Here's My Problem, So What Should I Do?
Psychotherapy takes time. Periodically, a new client will come in for the first time, succinctly describe their perception of their problem, there will be a second or two of silence, and then they will say something like “so, what should I do?” At this point, rather than tell them what to do, I try to get the person to continue talking about themselves and their problem. If only the problems that we take to therapy could be solved in a brief conversation! But why isn’t it that simple?
First of all, neither I nor the client is likely to understand what is going on for the client in great depth after just one conversation. Even if I, as the therapist, had a pretty solid idea about what was happening and how the client could help themselves out of it, it’s not enough for me to understand. The person who really needs to understand the problem is the client and my job as the therapist is to assist the client in finding that understanding for themselves, primarily through deep listening and encouraging an exploratory attitude in our relationship and only secondarily through my expertise in how psychological problems happen and what tends to help people work through them.
In addition to understanding a problem, people come for help in figuring out what to do about it. Just as it is vital that the client come to their own understanding of their problem, they must also ultimately make their own decision about what to do about it. It is the client’s life and they must live it. Even if I knew the client’s problem well, and I had a workable solution in mind, by telling them what to do I would rob them of the chance to become better at finding their own creative solutions to life’s problems. And anyway, most things in life have many possible solutions, so who am I to be the one to decide how other people should live?
Leaving the ultimate decisions about how to understand and solve one’s problem to the client doesn’t mean that I don’t intervene in any way or that I keep all of my thoughts to myself. I will at times share thoughts I’m having about people’s problems, things people might try to better understand, manage, and work through their problems, and things that I know about psychology in general. The difference is that this is done in a tentative, exploratory way, as a collaborative conversation about what might be happening and what might help, rather than what I know is happening and what I know the client should do. I use my knowledge and skills to help other people find a more authentic and satisfying path for themselves.

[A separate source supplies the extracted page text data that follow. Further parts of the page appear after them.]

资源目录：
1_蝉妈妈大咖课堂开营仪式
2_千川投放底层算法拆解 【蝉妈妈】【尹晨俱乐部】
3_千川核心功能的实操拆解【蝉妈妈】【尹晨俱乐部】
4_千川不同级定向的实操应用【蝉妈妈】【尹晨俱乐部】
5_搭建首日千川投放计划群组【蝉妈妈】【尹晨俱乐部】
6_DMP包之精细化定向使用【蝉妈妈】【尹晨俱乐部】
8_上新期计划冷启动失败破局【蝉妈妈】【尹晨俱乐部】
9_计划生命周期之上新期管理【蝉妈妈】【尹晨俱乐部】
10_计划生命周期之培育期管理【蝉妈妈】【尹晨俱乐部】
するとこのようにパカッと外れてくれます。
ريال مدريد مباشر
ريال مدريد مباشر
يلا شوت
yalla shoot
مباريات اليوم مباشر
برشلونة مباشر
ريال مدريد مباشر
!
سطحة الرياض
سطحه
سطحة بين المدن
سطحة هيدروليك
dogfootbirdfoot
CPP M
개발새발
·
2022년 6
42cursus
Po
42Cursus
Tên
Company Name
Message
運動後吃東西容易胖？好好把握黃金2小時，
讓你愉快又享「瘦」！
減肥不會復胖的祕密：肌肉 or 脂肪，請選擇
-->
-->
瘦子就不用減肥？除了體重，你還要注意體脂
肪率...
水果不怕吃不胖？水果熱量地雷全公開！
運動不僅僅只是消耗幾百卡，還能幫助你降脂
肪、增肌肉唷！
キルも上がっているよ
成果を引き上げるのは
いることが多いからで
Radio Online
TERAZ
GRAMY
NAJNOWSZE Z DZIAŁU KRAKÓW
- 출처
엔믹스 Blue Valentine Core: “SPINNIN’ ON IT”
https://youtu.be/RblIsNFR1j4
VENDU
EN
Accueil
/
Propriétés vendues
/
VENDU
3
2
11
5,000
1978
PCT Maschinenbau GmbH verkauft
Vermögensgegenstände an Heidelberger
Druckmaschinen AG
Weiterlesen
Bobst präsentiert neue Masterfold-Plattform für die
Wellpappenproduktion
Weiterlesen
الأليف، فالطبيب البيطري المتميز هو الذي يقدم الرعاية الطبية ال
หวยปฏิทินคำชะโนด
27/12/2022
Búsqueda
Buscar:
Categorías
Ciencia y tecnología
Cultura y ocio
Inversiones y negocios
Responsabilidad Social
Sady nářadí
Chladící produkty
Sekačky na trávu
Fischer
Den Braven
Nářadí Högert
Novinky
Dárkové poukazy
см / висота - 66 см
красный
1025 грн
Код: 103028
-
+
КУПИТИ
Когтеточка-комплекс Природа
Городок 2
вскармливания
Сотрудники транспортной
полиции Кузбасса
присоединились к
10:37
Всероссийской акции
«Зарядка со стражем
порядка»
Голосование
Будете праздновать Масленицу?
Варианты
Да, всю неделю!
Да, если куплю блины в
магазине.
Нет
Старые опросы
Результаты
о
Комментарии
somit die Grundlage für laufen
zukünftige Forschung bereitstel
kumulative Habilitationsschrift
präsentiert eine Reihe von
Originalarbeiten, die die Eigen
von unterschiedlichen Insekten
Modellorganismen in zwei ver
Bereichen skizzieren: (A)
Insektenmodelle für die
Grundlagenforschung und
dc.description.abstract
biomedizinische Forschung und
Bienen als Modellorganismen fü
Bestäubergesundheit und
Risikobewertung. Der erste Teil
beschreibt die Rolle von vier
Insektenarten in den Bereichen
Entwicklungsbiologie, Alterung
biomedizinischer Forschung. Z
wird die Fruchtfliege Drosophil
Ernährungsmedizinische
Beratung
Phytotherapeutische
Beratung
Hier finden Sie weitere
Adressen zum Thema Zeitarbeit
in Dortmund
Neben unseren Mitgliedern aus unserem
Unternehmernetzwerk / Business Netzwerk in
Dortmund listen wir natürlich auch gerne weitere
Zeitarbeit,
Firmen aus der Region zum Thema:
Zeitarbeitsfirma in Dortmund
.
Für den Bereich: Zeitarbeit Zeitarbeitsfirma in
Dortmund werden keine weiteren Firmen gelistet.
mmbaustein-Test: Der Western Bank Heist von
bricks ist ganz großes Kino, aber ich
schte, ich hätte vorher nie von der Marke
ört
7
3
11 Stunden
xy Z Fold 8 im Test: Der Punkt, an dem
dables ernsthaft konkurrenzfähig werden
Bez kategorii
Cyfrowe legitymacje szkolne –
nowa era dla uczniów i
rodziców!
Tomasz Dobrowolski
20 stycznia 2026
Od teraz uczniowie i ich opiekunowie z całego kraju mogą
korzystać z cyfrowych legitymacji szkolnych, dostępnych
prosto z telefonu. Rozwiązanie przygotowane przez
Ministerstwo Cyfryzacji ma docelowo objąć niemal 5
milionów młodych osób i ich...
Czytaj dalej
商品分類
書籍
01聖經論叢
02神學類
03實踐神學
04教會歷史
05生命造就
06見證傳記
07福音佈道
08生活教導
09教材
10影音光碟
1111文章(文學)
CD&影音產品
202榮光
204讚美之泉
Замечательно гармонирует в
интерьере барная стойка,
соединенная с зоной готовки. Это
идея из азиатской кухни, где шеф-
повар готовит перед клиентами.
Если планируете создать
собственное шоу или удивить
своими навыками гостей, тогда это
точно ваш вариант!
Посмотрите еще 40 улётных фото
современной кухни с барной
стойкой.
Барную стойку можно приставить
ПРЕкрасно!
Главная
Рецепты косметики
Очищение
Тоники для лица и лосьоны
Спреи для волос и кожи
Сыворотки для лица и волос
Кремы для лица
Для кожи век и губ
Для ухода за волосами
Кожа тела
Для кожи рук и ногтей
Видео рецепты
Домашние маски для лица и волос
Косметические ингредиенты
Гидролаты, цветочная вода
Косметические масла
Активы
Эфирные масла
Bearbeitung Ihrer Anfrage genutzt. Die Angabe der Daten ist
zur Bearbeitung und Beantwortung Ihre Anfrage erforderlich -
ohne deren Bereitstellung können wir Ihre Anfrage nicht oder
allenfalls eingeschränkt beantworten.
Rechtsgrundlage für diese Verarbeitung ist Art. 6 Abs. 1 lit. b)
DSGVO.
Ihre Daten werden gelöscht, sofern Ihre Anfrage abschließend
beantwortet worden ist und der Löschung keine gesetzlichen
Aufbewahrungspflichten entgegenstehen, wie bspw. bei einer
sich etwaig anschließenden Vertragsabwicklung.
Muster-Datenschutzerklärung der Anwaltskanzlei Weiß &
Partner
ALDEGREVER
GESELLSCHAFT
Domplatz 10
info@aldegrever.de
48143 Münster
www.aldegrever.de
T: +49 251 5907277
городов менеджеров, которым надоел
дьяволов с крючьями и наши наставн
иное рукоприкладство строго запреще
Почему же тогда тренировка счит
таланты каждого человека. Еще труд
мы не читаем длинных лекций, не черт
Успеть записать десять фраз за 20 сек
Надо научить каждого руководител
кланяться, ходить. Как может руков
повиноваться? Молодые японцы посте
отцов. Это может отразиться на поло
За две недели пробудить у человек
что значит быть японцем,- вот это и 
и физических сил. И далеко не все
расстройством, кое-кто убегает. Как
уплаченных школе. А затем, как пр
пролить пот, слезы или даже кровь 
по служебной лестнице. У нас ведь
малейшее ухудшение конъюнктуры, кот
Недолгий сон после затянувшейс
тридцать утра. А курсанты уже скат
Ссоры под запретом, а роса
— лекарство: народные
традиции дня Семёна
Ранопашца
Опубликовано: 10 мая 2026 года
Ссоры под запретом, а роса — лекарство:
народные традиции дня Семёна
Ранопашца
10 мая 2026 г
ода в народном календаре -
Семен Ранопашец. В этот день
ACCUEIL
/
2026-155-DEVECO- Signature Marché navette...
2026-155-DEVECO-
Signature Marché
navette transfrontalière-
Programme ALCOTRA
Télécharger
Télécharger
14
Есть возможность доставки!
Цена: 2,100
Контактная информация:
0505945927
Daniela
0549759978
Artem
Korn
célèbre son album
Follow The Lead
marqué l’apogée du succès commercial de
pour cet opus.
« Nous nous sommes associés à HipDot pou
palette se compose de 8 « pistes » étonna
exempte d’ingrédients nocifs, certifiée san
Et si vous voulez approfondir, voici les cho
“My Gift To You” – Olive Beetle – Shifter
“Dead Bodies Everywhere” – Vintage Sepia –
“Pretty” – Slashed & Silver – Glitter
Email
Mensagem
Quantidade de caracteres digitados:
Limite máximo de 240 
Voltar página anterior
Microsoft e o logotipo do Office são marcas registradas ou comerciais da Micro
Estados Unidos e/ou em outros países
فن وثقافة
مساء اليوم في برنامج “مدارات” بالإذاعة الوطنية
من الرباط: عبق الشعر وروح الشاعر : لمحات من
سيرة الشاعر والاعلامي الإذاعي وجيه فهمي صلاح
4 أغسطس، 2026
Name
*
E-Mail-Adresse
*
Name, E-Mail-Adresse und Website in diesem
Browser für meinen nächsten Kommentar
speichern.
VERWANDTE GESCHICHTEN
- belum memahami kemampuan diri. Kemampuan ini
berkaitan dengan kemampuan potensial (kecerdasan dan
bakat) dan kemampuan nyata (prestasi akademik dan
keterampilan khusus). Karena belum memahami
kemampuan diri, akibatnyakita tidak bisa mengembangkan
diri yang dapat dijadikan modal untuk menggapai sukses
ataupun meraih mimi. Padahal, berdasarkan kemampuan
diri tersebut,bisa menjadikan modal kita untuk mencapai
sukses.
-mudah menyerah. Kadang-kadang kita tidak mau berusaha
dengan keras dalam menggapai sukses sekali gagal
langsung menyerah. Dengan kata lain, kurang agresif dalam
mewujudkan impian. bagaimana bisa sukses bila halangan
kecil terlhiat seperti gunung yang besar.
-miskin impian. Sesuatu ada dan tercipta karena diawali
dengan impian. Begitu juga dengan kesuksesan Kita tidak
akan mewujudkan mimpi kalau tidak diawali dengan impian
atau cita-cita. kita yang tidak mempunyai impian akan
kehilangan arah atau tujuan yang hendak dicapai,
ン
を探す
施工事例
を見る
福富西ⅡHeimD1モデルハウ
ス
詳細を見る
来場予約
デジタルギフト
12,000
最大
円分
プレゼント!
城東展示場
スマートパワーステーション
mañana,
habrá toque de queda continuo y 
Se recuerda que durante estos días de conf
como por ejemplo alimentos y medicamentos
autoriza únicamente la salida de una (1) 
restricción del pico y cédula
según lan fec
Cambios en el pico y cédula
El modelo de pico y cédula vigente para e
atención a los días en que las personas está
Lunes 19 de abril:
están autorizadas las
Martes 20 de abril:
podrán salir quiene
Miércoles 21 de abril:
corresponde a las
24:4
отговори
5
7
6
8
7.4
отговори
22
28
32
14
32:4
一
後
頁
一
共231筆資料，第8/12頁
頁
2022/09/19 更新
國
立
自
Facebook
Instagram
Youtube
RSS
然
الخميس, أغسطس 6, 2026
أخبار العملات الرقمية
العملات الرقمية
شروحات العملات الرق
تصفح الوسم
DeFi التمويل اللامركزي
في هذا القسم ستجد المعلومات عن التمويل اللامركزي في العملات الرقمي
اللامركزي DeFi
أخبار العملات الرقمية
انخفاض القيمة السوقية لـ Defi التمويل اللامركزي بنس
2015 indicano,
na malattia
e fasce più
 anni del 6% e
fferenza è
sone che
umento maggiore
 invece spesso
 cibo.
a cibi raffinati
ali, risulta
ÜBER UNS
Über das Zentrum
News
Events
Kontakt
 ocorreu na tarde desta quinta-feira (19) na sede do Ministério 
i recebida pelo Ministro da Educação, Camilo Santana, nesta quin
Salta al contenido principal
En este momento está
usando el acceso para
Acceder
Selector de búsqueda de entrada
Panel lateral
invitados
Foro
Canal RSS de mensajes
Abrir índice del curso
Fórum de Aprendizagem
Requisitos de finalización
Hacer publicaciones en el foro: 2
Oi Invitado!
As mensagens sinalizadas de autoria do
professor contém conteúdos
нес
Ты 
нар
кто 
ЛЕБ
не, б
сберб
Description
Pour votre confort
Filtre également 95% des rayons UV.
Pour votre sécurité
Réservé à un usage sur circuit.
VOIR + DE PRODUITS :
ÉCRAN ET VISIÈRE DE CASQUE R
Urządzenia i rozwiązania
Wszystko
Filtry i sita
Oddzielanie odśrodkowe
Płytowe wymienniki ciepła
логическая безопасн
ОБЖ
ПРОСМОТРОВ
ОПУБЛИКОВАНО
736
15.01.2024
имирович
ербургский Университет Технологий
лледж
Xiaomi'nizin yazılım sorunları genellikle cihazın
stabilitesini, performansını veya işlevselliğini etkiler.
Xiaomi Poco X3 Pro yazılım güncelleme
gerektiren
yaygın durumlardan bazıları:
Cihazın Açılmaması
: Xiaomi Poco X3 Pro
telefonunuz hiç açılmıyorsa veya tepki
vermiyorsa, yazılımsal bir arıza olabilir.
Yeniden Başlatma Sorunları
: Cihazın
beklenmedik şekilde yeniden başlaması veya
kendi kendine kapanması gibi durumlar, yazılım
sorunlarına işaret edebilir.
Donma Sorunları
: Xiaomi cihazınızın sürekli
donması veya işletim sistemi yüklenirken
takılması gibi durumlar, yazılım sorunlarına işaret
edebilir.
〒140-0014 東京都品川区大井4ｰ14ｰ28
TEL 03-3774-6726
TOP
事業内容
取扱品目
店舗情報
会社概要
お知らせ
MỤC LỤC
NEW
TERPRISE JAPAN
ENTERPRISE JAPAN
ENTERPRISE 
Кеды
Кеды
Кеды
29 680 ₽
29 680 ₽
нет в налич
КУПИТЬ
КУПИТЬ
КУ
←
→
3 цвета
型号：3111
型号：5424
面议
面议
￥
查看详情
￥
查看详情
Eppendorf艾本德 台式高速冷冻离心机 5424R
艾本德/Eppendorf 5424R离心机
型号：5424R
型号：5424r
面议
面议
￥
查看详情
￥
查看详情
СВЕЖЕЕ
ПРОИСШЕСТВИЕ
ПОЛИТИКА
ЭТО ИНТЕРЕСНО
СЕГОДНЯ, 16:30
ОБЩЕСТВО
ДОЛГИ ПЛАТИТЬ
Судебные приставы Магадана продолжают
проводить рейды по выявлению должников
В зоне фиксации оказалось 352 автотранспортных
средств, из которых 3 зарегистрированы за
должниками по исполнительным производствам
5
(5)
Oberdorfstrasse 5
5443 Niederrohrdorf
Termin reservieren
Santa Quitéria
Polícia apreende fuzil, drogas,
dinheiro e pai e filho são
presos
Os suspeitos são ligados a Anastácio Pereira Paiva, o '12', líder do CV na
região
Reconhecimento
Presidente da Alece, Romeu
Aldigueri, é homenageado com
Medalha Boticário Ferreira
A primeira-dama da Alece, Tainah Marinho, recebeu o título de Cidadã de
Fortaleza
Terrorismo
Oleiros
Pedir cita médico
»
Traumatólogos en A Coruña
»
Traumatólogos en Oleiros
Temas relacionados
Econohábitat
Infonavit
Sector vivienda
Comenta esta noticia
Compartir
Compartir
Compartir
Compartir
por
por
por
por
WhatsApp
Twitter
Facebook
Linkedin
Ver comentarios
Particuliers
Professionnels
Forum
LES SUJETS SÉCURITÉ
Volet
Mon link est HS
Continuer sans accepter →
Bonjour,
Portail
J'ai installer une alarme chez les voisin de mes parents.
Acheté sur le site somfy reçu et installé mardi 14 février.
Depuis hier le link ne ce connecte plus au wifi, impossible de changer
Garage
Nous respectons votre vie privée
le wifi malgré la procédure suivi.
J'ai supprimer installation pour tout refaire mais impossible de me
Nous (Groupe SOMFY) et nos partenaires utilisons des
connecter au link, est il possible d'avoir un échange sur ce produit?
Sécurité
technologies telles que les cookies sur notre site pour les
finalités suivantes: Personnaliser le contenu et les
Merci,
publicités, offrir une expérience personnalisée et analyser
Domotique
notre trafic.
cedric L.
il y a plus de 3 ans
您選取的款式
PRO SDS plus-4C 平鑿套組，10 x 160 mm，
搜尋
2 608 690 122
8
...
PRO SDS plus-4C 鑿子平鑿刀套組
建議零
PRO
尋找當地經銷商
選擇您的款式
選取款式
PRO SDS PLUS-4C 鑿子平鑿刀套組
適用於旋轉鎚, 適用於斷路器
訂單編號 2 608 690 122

In my experience, many of the problems which people bring to therapy are rooted in well established, unconscious patterns in the way that one relates to themselves and the world. One reason why therapy takes time is that patterns take time to emerge, be understood, and change. Old, stuck patterns are hard to see in ourselves, can be hard to talk about, and may involve great discomfort. The act of talking about our problems with another person can be difficult in itself, requires the building of trust, and that trust takes time to establish. The emotional discomfort that can come when we start to see through and attempt to change old patterns may take time to learn to tolerate and eventually work through. What results from that working through is relief, understanding, and a shift to a freer and more authentic way of relating to one’s self and the world. While therapy may not provide the fast and easy solutions that we would all like to have, you may find with time that it provides a depth of answers you can really use.